Precisamente la semana pasada yo también, junto con mis más estrechos
colaboradores de la Curia romana, hice los Ejercicios espirituales, dirigidos
por un ilustre hermano vuestro, el cardenal Albert Vanhoye. En un tiempo como el
actual, en el que la confusión y multiplicidad de los mensajes, y la rapidez de
cambios y situaciones, dificultan de especial manera a nuestros contemporáneos
la labor de poner orden en su vida y de responder con determinación y alegría a
la llamada que el Señor nos dirige a cada uno, los Ejercicios espirituales
constituyen un camino y un método particularmente valioso para buscar y
encontrar a Dios en nosotros, en nuestro entorno y en todas las cosas, con el
fin de conocer su voluntad y de ponerla en práctica.
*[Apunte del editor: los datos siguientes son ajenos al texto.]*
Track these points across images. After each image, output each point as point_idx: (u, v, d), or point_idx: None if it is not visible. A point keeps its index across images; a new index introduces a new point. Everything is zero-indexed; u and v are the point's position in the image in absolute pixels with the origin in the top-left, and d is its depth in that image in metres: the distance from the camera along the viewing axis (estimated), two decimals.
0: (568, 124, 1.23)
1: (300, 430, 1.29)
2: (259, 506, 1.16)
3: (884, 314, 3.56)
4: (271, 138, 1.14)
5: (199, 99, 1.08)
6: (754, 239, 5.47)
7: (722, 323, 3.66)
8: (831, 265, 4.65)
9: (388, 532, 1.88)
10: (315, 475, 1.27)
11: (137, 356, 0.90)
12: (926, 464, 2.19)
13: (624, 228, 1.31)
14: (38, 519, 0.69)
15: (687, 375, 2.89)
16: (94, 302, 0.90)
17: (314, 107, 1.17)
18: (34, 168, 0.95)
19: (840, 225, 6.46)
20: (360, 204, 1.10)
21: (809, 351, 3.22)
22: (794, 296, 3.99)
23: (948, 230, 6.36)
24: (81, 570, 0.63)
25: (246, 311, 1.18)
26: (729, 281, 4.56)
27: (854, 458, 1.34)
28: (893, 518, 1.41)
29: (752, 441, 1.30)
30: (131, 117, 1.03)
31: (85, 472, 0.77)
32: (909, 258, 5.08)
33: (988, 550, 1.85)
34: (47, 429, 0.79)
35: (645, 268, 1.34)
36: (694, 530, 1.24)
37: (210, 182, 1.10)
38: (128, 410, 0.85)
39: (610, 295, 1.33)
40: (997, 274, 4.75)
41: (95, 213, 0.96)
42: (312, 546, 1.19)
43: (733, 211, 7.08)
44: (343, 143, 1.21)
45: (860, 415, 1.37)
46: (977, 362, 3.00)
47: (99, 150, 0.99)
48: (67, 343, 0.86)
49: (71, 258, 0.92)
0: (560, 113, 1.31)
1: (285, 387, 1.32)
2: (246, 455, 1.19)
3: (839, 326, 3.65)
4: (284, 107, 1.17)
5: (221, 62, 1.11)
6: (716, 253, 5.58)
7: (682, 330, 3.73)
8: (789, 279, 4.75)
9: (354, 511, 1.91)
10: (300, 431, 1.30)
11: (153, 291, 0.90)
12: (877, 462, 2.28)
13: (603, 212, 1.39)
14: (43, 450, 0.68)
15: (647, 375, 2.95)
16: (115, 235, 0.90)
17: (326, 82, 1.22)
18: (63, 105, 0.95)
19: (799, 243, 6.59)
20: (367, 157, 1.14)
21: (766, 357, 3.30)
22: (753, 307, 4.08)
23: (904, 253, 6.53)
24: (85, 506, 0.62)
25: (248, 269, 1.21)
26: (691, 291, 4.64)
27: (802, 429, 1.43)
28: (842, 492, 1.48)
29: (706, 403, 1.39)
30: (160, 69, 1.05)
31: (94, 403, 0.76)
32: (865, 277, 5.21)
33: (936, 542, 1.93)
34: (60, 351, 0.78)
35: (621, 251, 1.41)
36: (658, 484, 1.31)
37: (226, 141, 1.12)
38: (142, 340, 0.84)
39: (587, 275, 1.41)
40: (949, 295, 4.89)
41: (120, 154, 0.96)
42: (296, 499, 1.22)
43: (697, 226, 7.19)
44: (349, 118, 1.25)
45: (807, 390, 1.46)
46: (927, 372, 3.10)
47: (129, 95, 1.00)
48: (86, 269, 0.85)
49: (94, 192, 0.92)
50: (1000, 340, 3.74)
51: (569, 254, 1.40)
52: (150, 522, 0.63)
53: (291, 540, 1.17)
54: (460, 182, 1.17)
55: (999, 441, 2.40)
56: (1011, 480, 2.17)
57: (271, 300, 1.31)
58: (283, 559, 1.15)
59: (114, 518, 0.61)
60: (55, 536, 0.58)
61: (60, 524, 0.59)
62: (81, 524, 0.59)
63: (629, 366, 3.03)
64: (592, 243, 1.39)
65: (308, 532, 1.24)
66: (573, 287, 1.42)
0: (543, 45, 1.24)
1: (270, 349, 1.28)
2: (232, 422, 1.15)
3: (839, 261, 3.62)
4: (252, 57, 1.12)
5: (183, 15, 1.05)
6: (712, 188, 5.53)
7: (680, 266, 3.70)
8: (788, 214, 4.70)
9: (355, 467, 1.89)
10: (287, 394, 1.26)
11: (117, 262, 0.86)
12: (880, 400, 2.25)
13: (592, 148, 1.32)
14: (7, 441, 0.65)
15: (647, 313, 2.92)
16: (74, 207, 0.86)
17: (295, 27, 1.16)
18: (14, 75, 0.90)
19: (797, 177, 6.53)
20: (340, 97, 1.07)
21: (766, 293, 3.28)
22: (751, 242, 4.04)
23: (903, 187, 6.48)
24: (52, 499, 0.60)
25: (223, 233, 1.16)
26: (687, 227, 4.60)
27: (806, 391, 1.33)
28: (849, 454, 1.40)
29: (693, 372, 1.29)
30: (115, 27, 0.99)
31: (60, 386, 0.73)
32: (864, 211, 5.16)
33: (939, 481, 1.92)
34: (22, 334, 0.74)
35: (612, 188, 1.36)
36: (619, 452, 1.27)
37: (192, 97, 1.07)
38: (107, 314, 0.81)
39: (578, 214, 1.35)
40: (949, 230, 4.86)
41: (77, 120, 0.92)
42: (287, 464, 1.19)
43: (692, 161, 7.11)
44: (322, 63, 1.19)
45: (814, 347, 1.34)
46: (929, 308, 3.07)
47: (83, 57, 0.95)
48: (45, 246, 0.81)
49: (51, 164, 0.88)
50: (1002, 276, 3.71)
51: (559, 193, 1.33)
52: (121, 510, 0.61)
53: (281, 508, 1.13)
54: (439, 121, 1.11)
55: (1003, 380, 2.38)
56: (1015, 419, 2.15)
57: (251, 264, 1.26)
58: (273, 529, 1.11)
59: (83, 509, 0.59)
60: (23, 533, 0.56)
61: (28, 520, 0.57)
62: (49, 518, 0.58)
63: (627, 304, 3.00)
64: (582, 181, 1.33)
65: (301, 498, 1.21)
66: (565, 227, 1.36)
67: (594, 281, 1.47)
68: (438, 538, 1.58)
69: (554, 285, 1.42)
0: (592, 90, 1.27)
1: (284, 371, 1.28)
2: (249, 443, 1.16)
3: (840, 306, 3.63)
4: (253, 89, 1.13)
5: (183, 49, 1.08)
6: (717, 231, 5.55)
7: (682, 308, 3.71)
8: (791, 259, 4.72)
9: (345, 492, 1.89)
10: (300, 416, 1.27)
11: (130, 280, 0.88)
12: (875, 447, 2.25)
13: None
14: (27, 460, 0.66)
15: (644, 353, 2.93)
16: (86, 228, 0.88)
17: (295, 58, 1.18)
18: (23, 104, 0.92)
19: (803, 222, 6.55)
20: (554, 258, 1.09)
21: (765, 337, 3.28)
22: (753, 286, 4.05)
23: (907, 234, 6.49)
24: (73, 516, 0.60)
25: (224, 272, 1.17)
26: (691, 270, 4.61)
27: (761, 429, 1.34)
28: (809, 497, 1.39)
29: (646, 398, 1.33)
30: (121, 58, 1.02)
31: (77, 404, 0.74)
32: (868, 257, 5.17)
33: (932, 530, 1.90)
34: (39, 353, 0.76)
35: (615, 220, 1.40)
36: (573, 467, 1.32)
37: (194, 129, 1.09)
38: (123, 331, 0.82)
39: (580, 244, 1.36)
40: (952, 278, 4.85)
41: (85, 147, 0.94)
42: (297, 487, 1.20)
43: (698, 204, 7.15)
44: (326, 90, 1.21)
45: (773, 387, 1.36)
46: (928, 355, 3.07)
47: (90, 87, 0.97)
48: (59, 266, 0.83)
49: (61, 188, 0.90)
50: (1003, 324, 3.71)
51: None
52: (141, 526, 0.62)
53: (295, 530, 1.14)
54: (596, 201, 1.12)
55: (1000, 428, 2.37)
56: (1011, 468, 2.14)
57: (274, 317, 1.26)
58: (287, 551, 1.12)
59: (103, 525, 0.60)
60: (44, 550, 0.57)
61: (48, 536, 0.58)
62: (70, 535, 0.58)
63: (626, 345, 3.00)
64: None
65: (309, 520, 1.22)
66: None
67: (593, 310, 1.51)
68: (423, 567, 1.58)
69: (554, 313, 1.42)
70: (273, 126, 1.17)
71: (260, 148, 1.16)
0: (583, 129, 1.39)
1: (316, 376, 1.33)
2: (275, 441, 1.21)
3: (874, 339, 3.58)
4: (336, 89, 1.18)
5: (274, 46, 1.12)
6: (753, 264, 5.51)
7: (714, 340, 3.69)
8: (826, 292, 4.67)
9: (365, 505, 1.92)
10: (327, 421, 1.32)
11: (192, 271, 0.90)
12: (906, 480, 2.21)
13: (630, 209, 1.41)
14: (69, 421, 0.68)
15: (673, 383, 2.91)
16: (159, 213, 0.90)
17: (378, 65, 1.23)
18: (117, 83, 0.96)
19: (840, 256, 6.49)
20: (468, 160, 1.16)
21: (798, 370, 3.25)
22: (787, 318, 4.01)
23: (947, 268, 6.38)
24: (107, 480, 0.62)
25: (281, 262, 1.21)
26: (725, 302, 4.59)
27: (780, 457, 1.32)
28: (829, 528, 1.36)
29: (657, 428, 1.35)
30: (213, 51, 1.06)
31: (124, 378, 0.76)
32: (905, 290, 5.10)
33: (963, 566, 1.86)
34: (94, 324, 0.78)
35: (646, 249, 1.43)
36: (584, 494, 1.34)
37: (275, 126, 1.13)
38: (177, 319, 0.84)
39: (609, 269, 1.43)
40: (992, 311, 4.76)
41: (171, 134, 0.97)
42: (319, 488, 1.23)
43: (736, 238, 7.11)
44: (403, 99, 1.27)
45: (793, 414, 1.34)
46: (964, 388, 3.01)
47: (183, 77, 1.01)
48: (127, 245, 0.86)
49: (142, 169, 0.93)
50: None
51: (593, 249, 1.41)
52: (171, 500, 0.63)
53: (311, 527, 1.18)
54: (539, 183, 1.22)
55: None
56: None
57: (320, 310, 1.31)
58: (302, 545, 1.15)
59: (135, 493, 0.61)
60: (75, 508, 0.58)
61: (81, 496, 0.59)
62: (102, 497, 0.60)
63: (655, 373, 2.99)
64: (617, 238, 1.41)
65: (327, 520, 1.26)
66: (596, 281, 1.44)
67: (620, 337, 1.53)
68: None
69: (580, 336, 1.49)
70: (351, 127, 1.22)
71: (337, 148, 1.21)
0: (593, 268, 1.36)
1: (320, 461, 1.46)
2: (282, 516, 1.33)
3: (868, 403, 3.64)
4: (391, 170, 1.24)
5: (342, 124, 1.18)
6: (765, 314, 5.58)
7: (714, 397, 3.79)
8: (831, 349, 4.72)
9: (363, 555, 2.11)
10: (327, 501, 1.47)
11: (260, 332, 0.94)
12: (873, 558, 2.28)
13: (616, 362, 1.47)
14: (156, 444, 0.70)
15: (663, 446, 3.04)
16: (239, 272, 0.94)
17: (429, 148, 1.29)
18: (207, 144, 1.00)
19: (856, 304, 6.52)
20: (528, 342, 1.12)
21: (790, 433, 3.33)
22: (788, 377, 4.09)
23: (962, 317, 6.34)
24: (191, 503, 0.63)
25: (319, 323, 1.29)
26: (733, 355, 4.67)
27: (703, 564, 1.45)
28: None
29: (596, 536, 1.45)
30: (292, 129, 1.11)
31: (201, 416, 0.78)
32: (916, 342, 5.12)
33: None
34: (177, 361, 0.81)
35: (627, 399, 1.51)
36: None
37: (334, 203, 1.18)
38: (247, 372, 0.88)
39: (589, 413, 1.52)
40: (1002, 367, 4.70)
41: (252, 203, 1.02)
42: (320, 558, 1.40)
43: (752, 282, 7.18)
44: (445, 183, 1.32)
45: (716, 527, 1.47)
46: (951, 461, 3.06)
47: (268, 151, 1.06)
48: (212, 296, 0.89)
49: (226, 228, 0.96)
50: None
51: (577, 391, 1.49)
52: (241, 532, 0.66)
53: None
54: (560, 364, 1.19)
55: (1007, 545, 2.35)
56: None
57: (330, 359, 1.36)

Con este espíritu de obediencia a la voluntad de Dios, a Jesucristo, que se
convierte también en obediencia humilde a la Iglesia, os invito a proseguir y a
llevar a buen fin los trabajos de vuestra Congregación, y me uno a vosotros en
la oración que san Ignacio nos enseñó al final de los Ejercicios, una oración
que siempre me parece demasiado elevada, hasta el punto de que casi no me atrevo
a rezarla, y que, sin embargo, siempre deberíamos repetir: «Tomad, Señor, y
recibid toda mi libertad, mi memoria, mi entendimiento y toda mi voluntad, todo
mi haber y mi poseer; Vos me lo disteis, a Vos, Señor, lo torno; todo es
vuestro, disponed de todo a vuestra voluntad; dadme vuestro amor y gracia, que
esto me basta» (Ejercicios espirituales, 234).